**TASK TO CARRY OUT**
Copy out the rows word for word, from the very beginning down to and including the line that contains "title Mail lists [82, 49, 1571, 257]".

Records of where elements appear

=====

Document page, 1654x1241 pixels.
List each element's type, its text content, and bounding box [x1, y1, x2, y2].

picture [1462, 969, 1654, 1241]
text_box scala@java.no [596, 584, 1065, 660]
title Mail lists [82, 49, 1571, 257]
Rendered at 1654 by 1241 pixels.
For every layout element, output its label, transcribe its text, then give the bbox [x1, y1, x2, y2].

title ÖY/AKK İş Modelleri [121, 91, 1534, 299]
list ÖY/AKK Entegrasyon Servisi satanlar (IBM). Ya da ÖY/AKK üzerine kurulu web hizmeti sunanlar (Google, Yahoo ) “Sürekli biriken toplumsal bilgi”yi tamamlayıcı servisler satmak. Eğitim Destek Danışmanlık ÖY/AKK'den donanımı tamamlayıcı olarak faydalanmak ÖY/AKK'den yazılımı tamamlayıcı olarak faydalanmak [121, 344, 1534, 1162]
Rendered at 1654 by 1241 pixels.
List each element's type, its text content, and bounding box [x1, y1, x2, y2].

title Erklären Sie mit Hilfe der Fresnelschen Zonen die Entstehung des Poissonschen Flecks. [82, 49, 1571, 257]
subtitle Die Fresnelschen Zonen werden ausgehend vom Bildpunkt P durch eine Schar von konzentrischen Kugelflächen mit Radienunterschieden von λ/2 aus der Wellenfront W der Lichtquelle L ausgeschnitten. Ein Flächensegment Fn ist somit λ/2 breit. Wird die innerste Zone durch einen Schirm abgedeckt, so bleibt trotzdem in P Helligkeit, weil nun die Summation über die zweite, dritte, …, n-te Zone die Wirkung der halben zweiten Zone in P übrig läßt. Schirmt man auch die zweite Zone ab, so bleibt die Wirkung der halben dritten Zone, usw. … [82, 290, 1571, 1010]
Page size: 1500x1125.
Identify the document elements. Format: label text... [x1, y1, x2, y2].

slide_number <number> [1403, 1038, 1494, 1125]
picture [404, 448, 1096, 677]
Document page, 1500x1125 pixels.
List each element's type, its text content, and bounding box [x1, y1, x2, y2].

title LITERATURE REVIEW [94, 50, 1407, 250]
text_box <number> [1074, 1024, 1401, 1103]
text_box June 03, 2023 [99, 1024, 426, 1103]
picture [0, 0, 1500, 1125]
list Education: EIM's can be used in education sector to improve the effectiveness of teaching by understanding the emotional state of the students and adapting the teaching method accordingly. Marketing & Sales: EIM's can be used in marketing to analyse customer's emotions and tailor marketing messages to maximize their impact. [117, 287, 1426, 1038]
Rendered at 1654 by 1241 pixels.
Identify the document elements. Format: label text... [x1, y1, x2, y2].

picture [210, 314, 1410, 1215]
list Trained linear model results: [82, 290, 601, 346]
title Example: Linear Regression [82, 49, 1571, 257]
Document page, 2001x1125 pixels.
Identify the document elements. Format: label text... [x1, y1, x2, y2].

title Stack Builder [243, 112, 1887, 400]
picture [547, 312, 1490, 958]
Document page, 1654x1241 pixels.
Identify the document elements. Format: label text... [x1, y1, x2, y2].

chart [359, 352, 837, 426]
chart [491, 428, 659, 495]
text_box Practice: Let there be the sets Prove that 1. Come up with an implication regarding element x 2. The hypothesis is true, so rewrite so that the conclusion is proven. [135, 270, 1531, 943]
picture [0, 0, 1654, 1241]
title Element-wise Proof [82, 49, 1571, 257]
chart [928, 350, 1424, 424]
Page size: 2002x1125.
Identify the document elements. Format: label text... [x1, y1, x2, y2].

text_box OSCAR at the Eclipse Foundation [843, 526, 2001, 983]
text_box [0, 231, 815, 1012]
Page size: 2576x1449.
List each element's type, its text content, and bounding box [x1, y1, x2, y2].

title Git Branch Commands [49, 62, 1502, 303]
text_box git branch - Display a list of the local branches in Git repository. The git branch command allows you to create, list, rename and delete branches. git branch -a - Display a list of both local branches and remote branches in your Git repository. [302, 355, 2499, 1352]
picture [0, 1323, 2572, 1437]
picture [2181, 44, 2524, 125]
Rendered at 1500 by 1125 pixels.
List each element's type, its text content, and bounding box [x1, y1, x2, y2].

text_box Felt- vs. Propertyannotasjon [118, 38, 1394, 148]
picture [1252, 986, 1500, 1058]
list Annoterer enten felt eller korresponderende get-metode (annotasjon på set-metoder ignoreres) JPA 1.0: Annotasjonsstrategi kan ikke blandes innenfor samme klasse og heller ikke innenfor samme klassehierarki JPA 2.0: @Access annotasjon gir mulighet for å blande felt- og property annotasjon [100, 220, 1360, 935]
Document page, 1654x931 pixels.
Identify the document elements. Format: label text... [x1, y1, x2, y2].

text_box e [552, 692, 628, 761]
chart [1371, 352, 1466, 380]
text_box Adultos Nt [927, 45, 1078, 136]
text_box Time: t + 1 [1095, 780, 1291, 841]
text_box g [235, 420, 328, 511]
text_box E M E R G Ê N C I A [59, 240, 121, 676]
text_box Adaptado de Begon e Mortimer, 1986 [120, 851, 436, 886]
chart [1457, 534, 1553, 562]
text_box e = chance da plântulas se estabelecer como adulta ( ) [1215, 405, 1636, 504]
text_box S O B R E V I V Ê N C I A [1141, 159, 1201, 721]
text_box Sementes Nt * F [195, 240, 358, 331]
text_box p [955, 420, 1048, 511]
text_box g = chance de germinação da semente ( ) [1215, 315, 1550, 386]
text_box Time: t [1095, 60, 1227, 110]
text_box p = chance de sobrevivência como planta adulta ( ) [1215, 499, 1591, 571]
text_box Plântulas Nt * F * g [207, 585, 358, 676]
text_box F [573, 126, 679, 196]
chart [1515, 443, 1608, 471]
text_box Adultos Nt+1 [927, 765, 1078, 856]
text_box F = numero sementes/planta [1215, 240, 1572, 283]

=====

**THE RESPONSE**
Document page, 1654x1241 pixels.
List each element's type, its text content, and bounding box [x1, y1, x2, y2].

picture [1462, 969, 1654, 1241]
text_box scala@java.no [596, 584, 1065, 660]
title Mail lists [82, 49, 1571, 257]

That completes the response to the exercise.